## WHAT YOU WILL DO
Reproduce the entries in full and exactly. Pictures stay out.

## RECORDS SUPPLIED
· · · ·
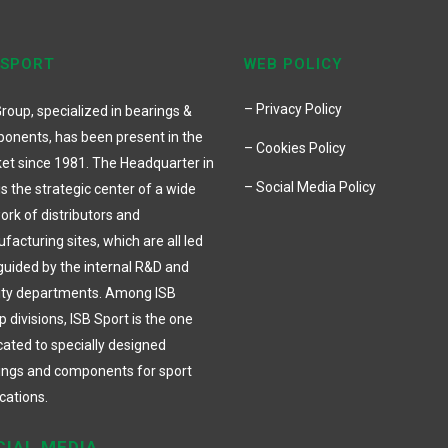
 SPORT
WEB POLICY
– Privacy Policy
roup, specialized in bearings &
onents, has been present in the
– Cookies Policy
et since 1981. The Headquarter in
– Social Media Policy
 is the strategic center of a wide
ork of distributors and
acturing sites, which are all led
guided by the internal R&D and
ity departments. Among ISB
 divisions, ISB Sport is the one
cated to specially designed
ings and components for sport
cations.
CIAL MEDIA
· · · ·
## OUTPUT BELOW
 SPORT
WEB POLICY
– Privacy Policy
roup, specialized in bearings &
onents, has been present in the
– Cookies Policy
et since 1981. The Headquarter in
– Social Media Policy
 is the strategic center of a wide
ork of distributors and
acturing sites, which are all led
guided by the internal R&D and
ity departments. Among ISB
 divisions, ISB Sport is the one
cated to specially designed
ings and components for sport
cations.
CIAL MEDIA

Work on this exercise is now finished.